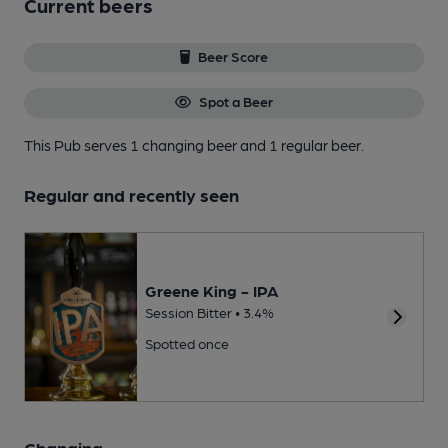
Current beers
Beer Score
Spot a Beer
This Pub serves 1 changing beer
and 1 regular beer.
Regular and recently seen
Greene King - IPA
Session Bitter • 3.4%
Spotted once
Changing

^^^^

=== Task description ===
At the line with "Spot a Beer", begin reproducing the material above exactly, and continue through its last line.

=== Answer to the problem ===
Spot a Beer
This Pub serves 1 changing beer
and 1 regular beer.
Regular and recently seen
Greene King - IPA
Session Bitter • 3.4%
Spotted once
Changing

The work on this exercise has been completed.